Former San Francisco Bay Area advertising executive and professional sailor, John Sweeney, and his Point Buckler Club, have filled in more than 29 acres of tidal wetlands to construct two helipads, an outdoor lounge area, toilets and pseudo rustic hunting cottages, according to state officials.

The club — which combines kiteboarding and presumably duck hunting — reportedly has only eight members who pay a mammoth six figures to enjoy the facilities on Point Buckler Island, which is owned by Sweeney.

The club is in an area 50 miles (80km) east of San Francisco where a number of duck hunting clubs use pumps to flood the area and maintain just the right vegetation to attract ducks to kill.

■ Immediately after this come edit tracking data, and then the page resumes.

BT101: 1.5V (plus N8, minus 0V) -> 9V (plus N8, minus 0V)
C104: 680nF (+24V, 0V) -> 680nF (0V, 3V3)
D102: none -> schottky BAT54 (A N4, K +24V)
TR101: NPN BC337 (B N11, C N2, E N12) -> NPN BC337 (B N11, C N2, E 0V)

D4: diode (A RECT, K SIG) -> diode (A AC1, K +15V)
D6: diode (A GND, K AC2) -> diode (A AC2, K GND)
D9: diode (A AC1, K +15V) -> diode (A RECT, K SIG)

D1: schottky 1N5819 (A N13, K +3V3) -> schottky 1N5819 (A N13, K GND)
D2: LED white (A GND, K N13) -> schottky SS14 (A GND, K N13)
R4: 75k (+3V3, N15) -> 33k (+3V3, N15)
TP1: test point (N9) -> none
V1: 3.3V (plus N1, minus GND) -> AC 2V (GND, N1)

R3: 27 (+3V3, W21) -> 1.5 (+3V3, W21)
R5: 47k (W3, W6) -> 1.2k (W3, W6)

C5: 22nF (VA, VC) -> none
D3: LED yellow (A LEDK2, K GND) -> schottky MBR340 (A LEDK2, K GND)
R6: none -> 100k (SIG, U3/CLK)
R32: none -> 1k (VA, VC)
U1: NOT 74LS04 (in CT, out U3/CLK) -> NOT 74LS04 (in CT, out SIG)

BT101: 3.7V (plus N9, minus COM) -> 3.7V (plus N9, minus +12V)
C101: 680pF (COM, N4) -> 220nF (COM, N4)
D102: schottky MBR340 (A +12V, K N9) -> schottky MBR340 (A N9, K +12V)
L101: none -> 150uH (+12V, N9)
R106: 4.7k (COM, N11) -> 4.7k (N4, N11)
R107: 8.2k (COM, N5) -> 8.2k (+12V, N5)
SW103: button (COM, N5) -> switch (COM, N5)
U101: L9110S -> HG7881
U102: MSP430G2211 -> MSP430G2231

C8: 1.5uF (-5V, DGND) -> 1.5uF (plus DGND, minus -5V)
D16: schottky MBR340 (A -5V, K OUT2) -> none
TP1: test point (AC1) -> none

Sweeney purchased the island in 2011 and aimed to renovate the old duck hunting club that had existed there. He has battled ever since with environmentalists and the San Francisco Bay Regional Water Board, over his development plans to turn the wetlands into a playground for the rich, reports the Los Angeles Times.

The club's Facebook page touts it as an "exclusive private delta island club for kiteboarding, duck hunting and social" networking, adding that it's a "Silicon Valley kite surfing hangout via high speed yacht or helicopter."

Kiteboarders practice during PKRA Kiteboarding Grand Prix in Spanish Canary Islands Reuters

According to state officials, Sweeney - an advertising executive and former professional sailor - never applied for permits to do the work for Point Buckler.

"The work that was done was highly destructive to the ecosystem," said Dyan White, the head of the California regional water board's prosecuting team. When Sweeney "purchased the island, it was fully functioning as a tidal wetland," he added. "He built a levy around it, he cut off all tidal flow, and he dried the levy out."

Among the species hurt by the destructive construction, White said, are salmon and delta smelt, which are both protected under law. The $4.6m proposed fine would be the largest ever levied, according to White.

Sweeney insists he did nothing illegal. A 1977 Suisun Marsh Preservation Act which governs how the area can be used "protects each duck club in perpetuity and gives each duck club a manual for how to fix its levies," Sweeney said. "All we did was fix our levies."

When the state water agency took action to stop the club construction, it was sued by Sweeney. Both sides will face off in a hearing in July.

"The water board can issue press releases all the time," Sweeney said, "but we're the one's suing them."